**WHAT TO DO**
Among the entries below, count the lines containing the string "Explanation". Only the count is needed.

(Saved entries)

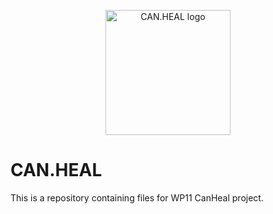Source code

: <p align="center"> 
<img src="https://github.com/BiodataAnalysisGroup/CanHeal-NGS-SOPs/tree/main/images/logo.png" alt="CAN.HEAL logo" style="center; height: 200px; width:200px;"/>
</p>

# CAN.HEAL


This is a repository containing files for WP11 CanHeal project.

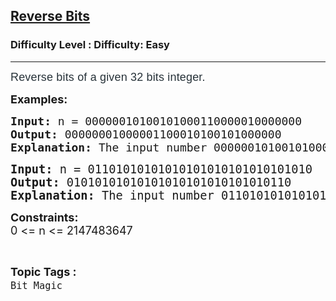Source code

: <h2><a href="https://www.geeksforgeeks.org/problems/reverse-bits--142401/1?page=1&sortBy=accuracy">Reverse Bits</a></h2><h3>Difficulty Level : Difficulty: Easy</h3><hr><div class="problems_problem_content__Xm_eO"><p><span style="background-color: #ffffff; color: #273239; font-family: Nunito, sans-serif; font-size: 18px; letter-spacing: 0.162px; text-align: justify;">Reverse bits of a given 32 bits integer.</span></p>
<p><strong style="font-size: 18px;">Examples:</strong></p>
<pre><span style="font-size: 18px;"><strong>Input: </strong></span><span style="font-size: 18px;">n = 00000010100101000110000010000000</span><span style="font-size: 18px;">
<strong>Output: </strong>00000001000001100010100101000000<strong>
Explanation: </strong></span><span style="font-size: 18px;">The input number 00000010100101000110000010000000 after reversing the binary form, we get 00000001000001100010100101000000 in binary.</span></pre>
<pre><span style="font-size: 14pt;"><strong>Input: </strong>n = 01101010101010101010101010101010
<strong>Output: </strong>01010101010101010101010101010110<strong>
Explanation: </strong></span><span style="font-size: 18.6667px;">The input number 01101010101010101010101010101010 after reversing the binary form, we get 01010101010101010101010101010110 in binary.</span></pre>
<p><span style="font-size: 18px;"><strong>Constraints:<br></strong>0 &lt;= n &lt;= 2147483647</span></p></div><br><p><span style=font-size:18px><strong>Topic Tags : </strong><br><code>Bit Magic</code>&nbsp;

**EXERCISE SOLUTION**
2